Challenges>
a) In the koan passage, how long did Datong Zhisheng Buddha sit in the meditation hall?
b) Decide whether each statement agrees with the koan passage, answering yes or no and quoting the words of the passage that settle it: (i) Xingyang Qingrang was a disciple of Bajiao Huiqing. (ii) The monk who questions Rang is identified by name. (iii) Rang told the monk that his question was unreasonable.
c) Reproduce word for word the stretch of the koan passage from "Gateless Gate 9" through "before recorded history.".

--- start Document passage ---

2020-01-01

Gateless Gate 9

191
Gateless Gate (Mumonkan, Wumenguan) #9
A Buddha Before History

Personnel and Date
  • XINGYANG Qingrang (Kôyô Seijô, 910?-980?, 14th gen), disciple of Bajiao Huiqing
  • Datong Zhisheng (Daitsû Chishô) Buddha (Great Penetrating Excellent Wisdom Buddha): Seen as an extremely wise Buddha who lived before recorded history.
  • an unnamed monastic
  • Date guess: ca. 977
Case
Once a monk earnestly asked Priest Rang of Xingyang, “Datong Zhisheng Buddha sat in the meditation hall for ten kalpas, but the Dharma of the Buddha did not manifest itself and he could not attain Buddhahood. Why was this?”[1]
Rang replied, “Your question is reasonable indeed.”[2]
The monk said, “He sat in zazen in the meditation hall. Why did he not attain Buddhahood?”
Rang replied, “Because he is a non-attained Buddha.”[3]
[1] Aitken: The Buddha of Supremely Pervading, Surpassing Wisdom did zazen on the Bodhi Seat for ten kalpas, but the Dharma of the Buddha did not manifest itself and he could not attain Buddhahood. Why was this?
Cleary: The Buddha Capable of Great Penetrating Knowledge sat on the site of enlightenment for ten eons, but the realities of enlightenment did not become apparent to him, and he was unable to fulfill the way of Buddhahood. Why was that?
Guo Gu: The Buddha of Great Penetrating and Supreme Wisdom sat at the site of enlightenment for ten kalpas, but buddhadharma did not appear to him. How was it that he did not achieve the buddha path?

--- end Document passage ---
--- start Extracted entries ---

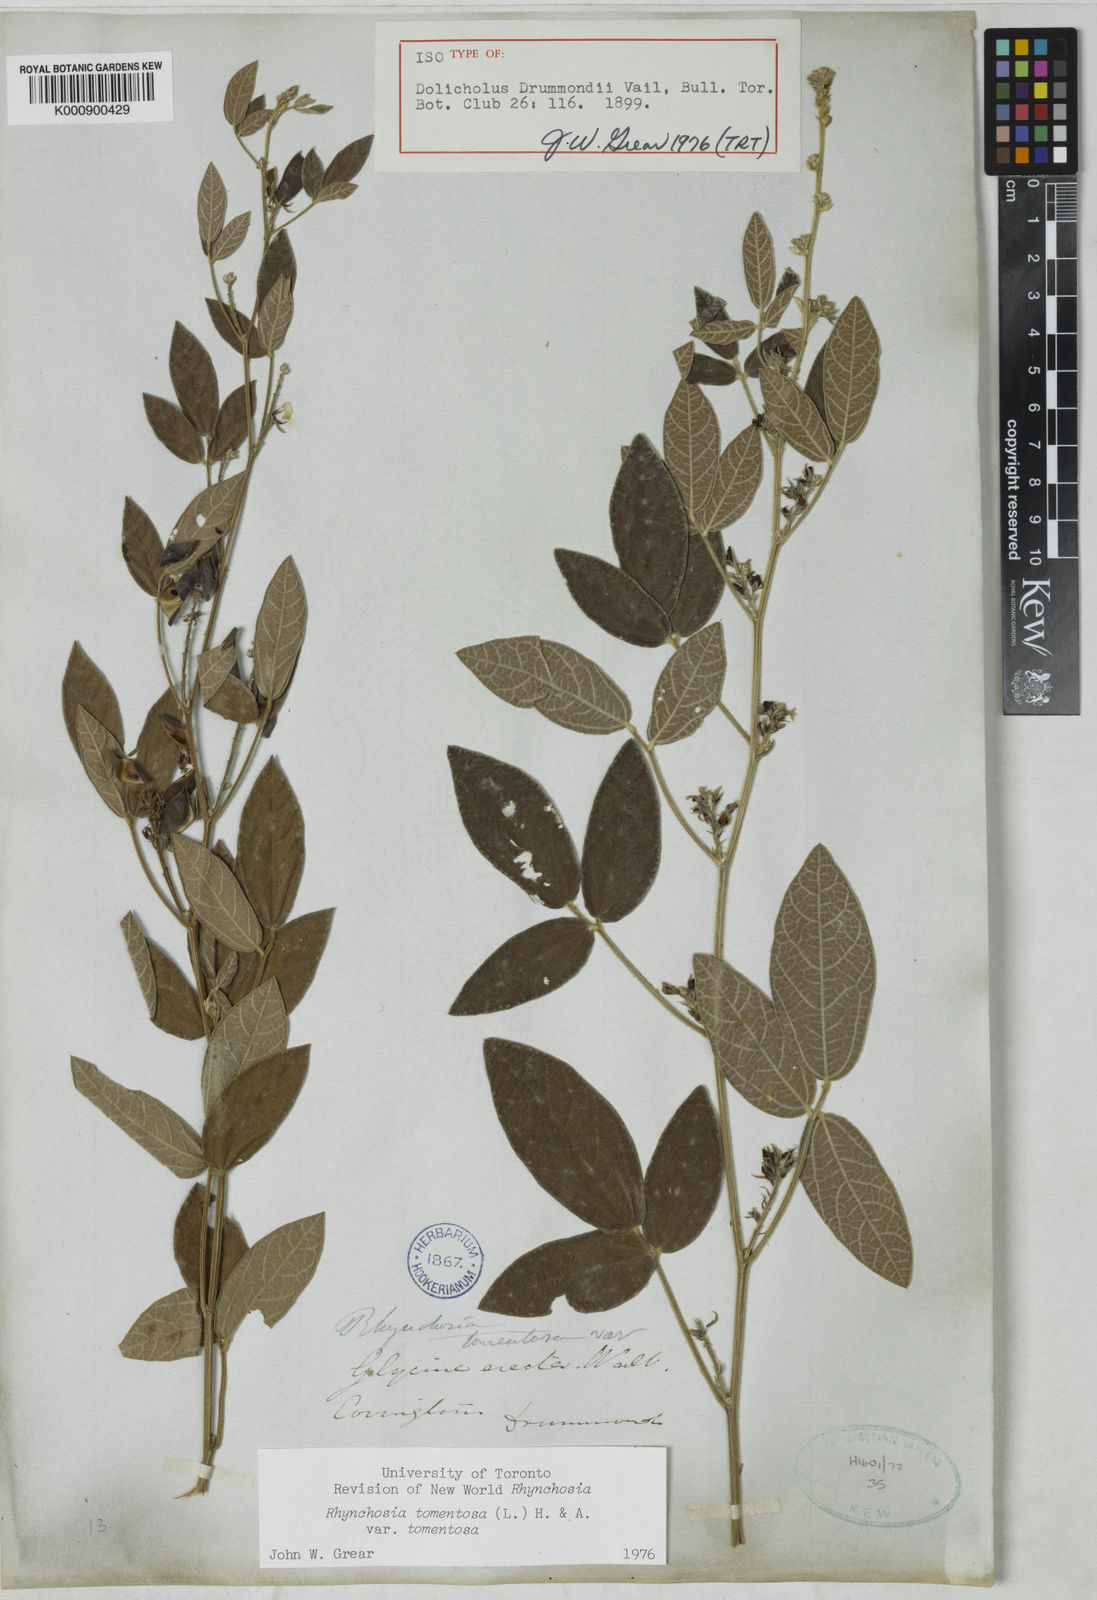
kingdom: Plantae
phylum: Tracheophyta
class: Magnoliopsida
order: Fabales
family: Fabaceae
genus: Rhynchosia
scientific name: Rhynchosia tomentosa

--- end Extracted entries ---

Answer set>
a) Ten kalpas.

b)
(i) Yes: "disciple of Bajiao Huiqing"
(ii) No: "an unnamed monastic"
(iii) No: "Your question is reasonable indeed."

c)
Gateless Gate 9

191
Gateless Gate (Mumonkan, Wumenguan) #9
A Buddha Before History

Personnel and Date
  • XINGYANG Qingrang (Kôyô Seijô, 910?-980?, 14th gen), disciple of Bajiao Huiqing
  • Datong Zhisheng (Daitsû Chishô) Buddha (Great Penetrating Excellent Wisdom Buddha): Seen as an extremely wise Buddha who lived before recorded history.